* **Stated goal**
Duplicate the passage below from the text on the Facebook and LinkedIn enterprise offerings, beginning at the words "Users may win" and stopping after the words "chunky cons, too.".

* **Text block**
##########

In not really surprising lockstep social network giants Facebook and LinkedIn announced enterprise offerings. For Facebook it is ‘Facebook at Work’ – bringing all the social tools of feeds, posts, messages etc. to the world of the enterprise, limited to the employees of the same enterprise. For LinkedIn it is initially about allowing employees of the same enterprise to send InMails to each other, and then create enterprise level groups to foster content sharing.
Implications, Implications…
Social in the enterprises goes in round 2 – The first round and hype of social in the enterprise is over. The aftermath of the first round has left users and vendors exhausted. Good to see a new spark into this key area of productivity. The way how business users interact, share content, collaborate is ironically more fragmented and likely broken that in the world of a consumer. A Facebook user, a Skype user has likely better communication and collaboration options at their disposal than the enterprise user. Ironic and time to change that.
Consumerization of Enterprise software finds the next gear – If Facebook and LinkedIn are serious to put their muscle behind this, it will rev up the level of ease of use for enterprise users. Good news certainly, as despite all the talk, most enterprise solutions have not (yet) reached the same level of usability as consumer grade applications.
Users may win – Especially the Facebook offering will be a big win for users. The 1B+ Facebook users are ‘suddenly’ familiar with their enterprise communication and collaboration tool. Adoption, comfort levels could reach a new height for enterprise users.
Practitioners face challenges – For the HR practitioner this will be initial headaches, as another system will have to be maintained, updated and monitored. And the blur of private and professional – with all its pros – has some chunky cons, too.

##########

* **Provided material**
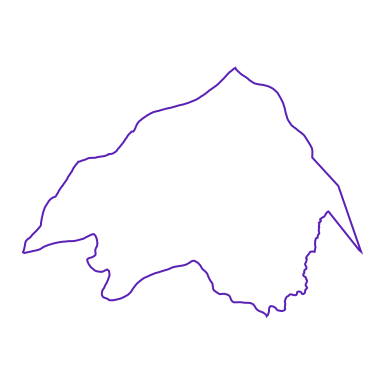 the district of Afuá, Brazil
{"feature_id": "56859067B62888902552010", "entity_name": "Afuá", "entity_type": "district", "adm_level": 2, "iso_a3": "BRA", "parent_name": "Brazil", "parent_adm1": "", "projection": "mercator", "projection_center": [-50.76, -0.237], "detail": "fine", "context": "isolated", "style": "outline", "palette": "violet", "viewbox_px": 384, "rotation_deg": 0, "n_neighbors": 0, "source": "geoboundaries", "source_scale": "gbopen_adm2", "svg_char_len": 5969}
<svg xmlns="http://www.w3.org/2000/svg" viewBox="0 0 384 384"><path d="M361.0,251.6L338.8,187.3L338.3,185.9L314.4,159.9L312.2,157.4L312.3,155.8L312.4,151.1L312.0,148.6L311.0,146.3L309.7,144.1L305.1,136.7L303.7,134.9L300.3,132.0L299.5,131.6L298.2,130.6L296.3,128.9L293.9,127.2L292.0,125.7L291.3,125.0L288.2,120.3L287.4,118.6L285.6,112.5L284.9,108.8L283.0,102.8L281.0,98.8L279.6,96.4L277.9,93.4L277.1,92.3L274.2,89.7L272.7,88.5L270.3,87.2L268.2,86.3L264.0,85.1L261.1,84.6L260.2,84.6L259.4,84.5L254.9,83.5L253.0,82.5L249.5,80.2L248.3,79.0L245.9,77.2L242.4,75.0L240.4,73.6L239.5,72.5L237.8,71.2L237.2,70.4L236.0,69.3L235.4,67.9L233.6,68.9L231.5,70.8L230.4,71.6L229.3,72.4L227.1,74.7L223.9,78.3L217.9,84.3L216.0,85.8L212.2,88.5L209.6,90.3L207.9,91.7L205.0,94.0L203.8,94.7L203.1,95.4L201.6,96.1L198.7,98.2L196.6,99.4L194.0,100.6L192.8,101.0L188.2,102.9L183.4,104.4L182.0,104.7L178.5,105.5L175.0,106.6L173.5,106.9L171.8,107.5L166.0,108.7L164.0,109.3L161.4,110.0L158.8,110.8L156.8,111.2L153.4,112.1L150.1,113.7L149.3,114.2L147.0,115.5L143.7,117.8L142.1,118.9L141.3,119.7L139.7,120.8L138.4,122.2L137.1,124.0L135.9,126.6L135.3,128.2L134.1,130.6L133.2,131.6L131.4,131.6L130.6,132.7L128.9,134.2L127.3,136.4L126.6,137.7L125.7,138.8L123.2,142.6L119.5,147.2L118.0,148.8L116.6,150.9L115.7,151.7L114.0,152.8L112.7,153.5L111.7,153.8L109.8,154.2L108.6,154.0L107.9,154.8L104.4,156.1L103.1,156.3L101.1,156.5L97.0,157.2L95.7,157.7L94.7,157.8L92.9,157.8L89.5,158.0L88.7,158.1L87.2,158.7L85.3,159.6L83.4,160.2L82.2,160.5L80.3,161.3L79.4,161.7L78.2,161.7L77.3,163.2L76.4,164.1L73.4,168.1L71.9,171.3L67.7,177.5L67.5,178.4L67.1,179.2L65.6,181.3L63.9,183.6L62.9,185.2L61.9,186.4L59.5,189.7L57.7,193.2L56.8,194.4L56.2,195.8L55.1,196.8L53.0,197.5L51.0,198.8L50.0,199.7L49.5,200.3L48.6,201.3L48.2,202.2L46.9,204.1L45.1,207.0L44.8,207.7L43.7,210.8L42.9,213.0L42.8,214.1L41.7,218.7L41.5,220.4L41.0,222.9L41.0,223.9L40.9,225.0L40.4,226.2L39.4,227.4L36.7,230.5L32.4,234.7L30.4,237.2L27.1,239.7L26.3,240.6L25.7,241.6L25.3,242.8L24.9,245.5L24.5,247.4L24.1,249.3L23.8,250.2L23.0,252.2L24.2,253.0L31.6,251.4L33.7,250.9L36.0,250.4L36.9,250.2L38.5,249.8L40.8,248.8L43.3,247.1L44.8,246.4L48.0,245.1L49.6,244.6L50.7,244.3L53.7,243.4L55.9,242.9L58.8,242.3L61.4,241.9L64.0,241.6L66.0,241.5L68.3,241.2L70.7,241.1L71.7,241.1L72.9,241.1L74.8,240.9L78.2,240.1L80.0,239.6L83.4,238.7L86.1,237.2L89.4,235.6L91.2,234.7L92.7,234.2L93.8,234.1L95.5,235.8L96.7,238.7L97.4,242.9L97.2,244.5L97.1,246.0L96.6,246.8L95.9,248.1L95.5,249.2L95.2,250.9L95.6,253.1L95.5,254.7L95.0,255.5L92.3,257.2L91.1,257.5L88.9,258.2L88.1,258.6L87.3,259.4L87.2,260.4L87.9,262.3L88.7,264.1L90.7,267.0L92.0,268.1L92.6,268.6L94.9,270.5L96.4,271.2L98.7,271.6L101.6,271.9L103.4,271.3L104.3,270.8L107.0,269.5L108.9,270.8L109.3,272.9L109.6,275.0L108.5,278.3L108.0,279.8L106.6,283.1L105.5,284.7L104.1,287.9L103.2,289.2L102.7,289.9L102.3,290.9L101.8,293.6L101.8,294.4L102.0,295.1L102.7,296.5L103.2,297.1L104.4,297.7L106.7,298.5L107.8,299.0L109.2,300.2L113.1,300.3L114.7,299.9L116.3,299.6L119.3,298.9L121.9,298.1L122.5,297.6L123.9,297.1L126.3,295.7L127.6,295.1L130.5,292.4L131.2,291.5L133.2,288.3L136.9,283.6L139.3,281.6L140.1,280.8L140.9,280.4L141.4,279.7L142.3,279.2L144.0,278.0L148.9,275.9L150.4,275.1L151.3,274.8L155.4,273.1L156.3,272.9L157.2,272.6L158.7,272.3L159.6,271.9L160.8,271.6L161.7,271.2L162.8,271.0L163.7,270.6L167.1,269.7L168.1,269.3L169.0,269.0L169.7,268.6L170.6,268.3L171.6,267.7L173.4,267.1L174.4,267.0L175.2,266.7L179.6,266.0L181.4,265.7L183.3,265.4L185.0,264.8L186.2,264.6L188.2,263.4L189.3,262.9L190.5,261.9L191.7,261.2L193.2,260.8L194.2,260.8L194.9,261.0L196.9,262.3L198.0,262.9L200.4,265.5L201.0,266.7L202.3,268.9L205.3,271.5L207.1,273.5L208.2,276.3L209.6,279.3L210.6,281.0L212.1,283.0L212.4,283.9L212.8,285.8L213.0,288.2L213.3,289.3L213.8,290.2L216.0,291.9L217.0,292.5L219.1,293.9L220.2,294.2L221.9,293.9L223.7,293.9L224.9,293.9L227.1,294.5L229.1,295.6L229.7,296.3L230.2,297.2L231.0,299.6L231.8,300.7L232.2,301.3L233.0,301.9L234.0,302.3L236.0,302.3L239.3,302.2L241.3,302.3L245.3,302.8L248.3,302.8L250.2,303.0L251.3,303.4L252.9,304.1L253.9,305.2L254.8,306.4L255.3,307.2L256.1,308.6L257.5,310.0L259.0,310.9L261.4,311.9L263.2,312.6L265.6,314.4L266.5,315.3L266.7,316.1L267.8,315.0L268.5,313.1L268.8,312.1L269.0,310.5L269.1,308.9L269.3,307.8L269.7,307.0L270.6,306.1L272.1,306.3L273.0,306.5L273.9,306.8L275.9,308.2L276.6,309.4L277.2,310.0L278.2,310.5L279.0,310.6L282.1,311.1L283.5,310.5L284.5,310.2L285.2,309.0L284.8,307.4L285.0,306.4L285.1,305.5L285.2,304.0L285.2,303.1L284.8,302.0L284.9,300.9L285.4,299.7L285.5,298.9L285.9,298.2L286.4,297.3L287.0,296.6L288.3,296.0L289.0,295.3L289.9,294.4L291.4,294.4L293.7,295.1L295.6,295.2L296.3,294.9L296.8,294.1L297.0,293.2L297.2,292.1L298.2,291.6L299.0,291.5L300.1,291.7L301.1,292.2L301.9,293.7L302.8,294.1L303.8,293.8L304.8,292.9L305.4,289.8L306.4,288.9L307.1,287.8L306.6,286.8L305.7,285.6L305.7,284.2L306.3,283.1L306.7,282.0L307.0,281.2L307.0,280.4L306.5,279.3L305.9,278.7L305.9,277.9L305.5,277.0L304.6,276.6L303.9,276.1L303.3,275.5L303.3,274.7L303.5,273.7L304.3,273.0L304.2,272.1L304.2,271.1L304.5,270.2L305.3,269.5L306.2,268.8L306.5,267.8L306.3,267.1L306.1,266.3L305.7,265.7L305.3,265.0L305.1,264.1L305.3,263.3L305.9,262.3L306.2,261.5L306.5,260.4L306.8,259.1L306.1,258.2L306.2,257.5L307.2,255.9L308.3,254.6L309.1,253.7L309.9,252.2L311.0,251.6L312.8,251.5L314.6,251.8L314.9,250.5L315.1,249.1L315.2,248.2L315.5,247.5L315.3,246.6L315.2,245.7L315.3,245.0L315.0,244.2L315.1,243.2L315.1,242.0L315.2,240.6L315.6,239.8L315.8,238.5L316.7,237.9L317.5,237.8L317.8,236.4L317.9,235.2L318.4,234.4L319.1,233.8L319.2,232.5L318.9,231.5L318.8,230.6L318.8,229.8L318.9,228.9L318.9,227.8L319.3,227.1L318.8,226.2L319.1,225.5L319.1,224.7L319.4,223.8L318.9,222.7L320.4,221.8L320.9,220.5L320.1,219.9L320.4,218.8L321.4,218.3L322.3,217.6L323.2,217.1L324.2,216.6L324.8,215.8L325.5,214.6L325.9,213.7L326.4,213.1L326.9,212.5L327.5,211.9L328.5,211.5L359.1,250.0L361.0,251.6Z" fill="none" stroke="#5b21b6" stroke-width="2"/></svg>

##########

* **Solution to the problem**
Users may win – Especially the Facebook offering will be a big win for users. The 1B+ Facebook users are ‘suddenly’ familiar with their enterprise communication and collaboration tool. Adoption, comfort levels could reach a new height for enterprise users.
Practitioners face challenges – For the HR practitioner this will be initial headaches, as another system will have to be maintained, updated and monitored. And the blur of private and professional – with all its pros – has some chunky cons, too.